Updated July 9, 2026 5 min read

Normally, buying a piece of business equipment means spreading its cost across years of depreciation. One particular election lets a business skip that wait for qualifying purchases and deduct the cost in the very year it’s put to use.

The short answer

The Section 179 deduction is an election that allows a business to deduct the full purchase cost of qualifying equipment and certain other property in the year it’s placed in service, rather than depreciating that cost gradually over the asset’s useful life. It’s a choice, not automatic, and it comes with limits tied to how much equipment is purchased and how much taxable business income exists.

What generally qualifies

The deduction is typically available for tangible business property like machinery, equipment, computers, office furniture, and certain vehicles used for business purposes — whether purchased by a corporation or a sole proprietor filing Schedule C — as well as some qualifying improvements to nonresidential buildings. It generally does not extend to land or to the kind of structural building components covered by longer-term depreciation categories, like the recovery period that typically applies to a tenant improvement allowance, since those follow their own separate rules.

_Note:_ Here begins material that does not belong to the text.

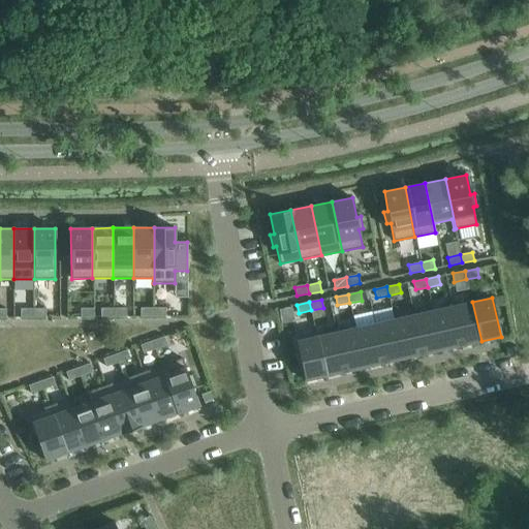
[(481,341),(472,302),(453,306),(462,346),(481,341)]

The business-income limitation

This is one of the more important guardrails on the deduction: the amount that can be claimed in a given year is generally limited to the business’s taxable income from its active trades or businesses for that year. A business with a loss, or very thin profit, generally can’t use Section 179 to create or deepen a loss the way certain other deductions might, since equipment purchases and the resulting deduction also factor into related calculations like the qualified business income deduction for pass-through owners. Any amount that can’t be used because of this limit can often be carried forward to a future year, subject to its own rules.

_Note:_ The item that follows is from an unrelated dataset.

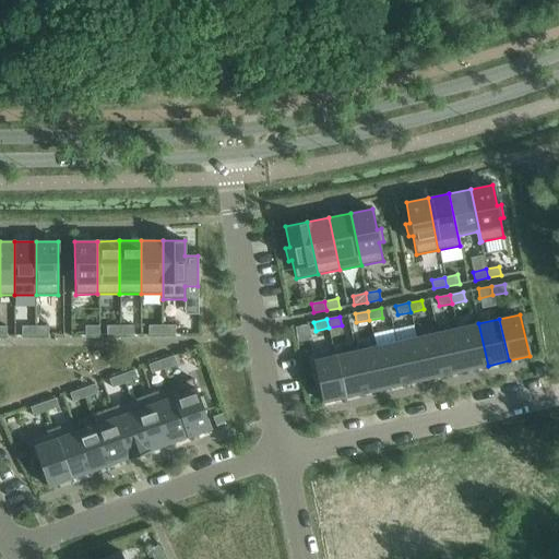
[(478,323),(458,329),(467,370),(488,366),(478,323)]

How it differs from bonus depreciation

Section 179 and the additional first-year depreciation deduction sometimes called bonus depreciation both allow faster-than-normal cost recovery, but they work differently under the hood. Section 179 is an election a business actively chooses and applies asset by asset, up to its own dollar and income limits. Bonus depreciation, in the years it applies, generally isn’t capped by business income the same way and applies more broadly by default unless a business opts out. Many businesses end up using both together on different purchases within the same year, since the interaction between them offers flexibility that either one alone wouldn’t.

Why the numbers aren’t listed here

The specific dollar caps, phase-out thresholds, and qualifying purchase limits for Section 179 are set by the government and have changed multiple times over the years, sometimes annually. Because those figures move, this discussion focuses on how the mechanism works conceptually rather than citing a number that may already be out of date by the time it’s read.

The takeaway

Section 179 is best thought of as a timing tool: it doesn’t change how much a piece of equipment ultimately costs or how much total depreciation a business can claim over its lifetime, but it can shift a meaningful amount of that deduction into the very first year. Whether accelerating the deduction that much, that fast, actually helps a specific business depends on its income picture and plans, which is exactly the kind of judgment call worth working through with a tax professional.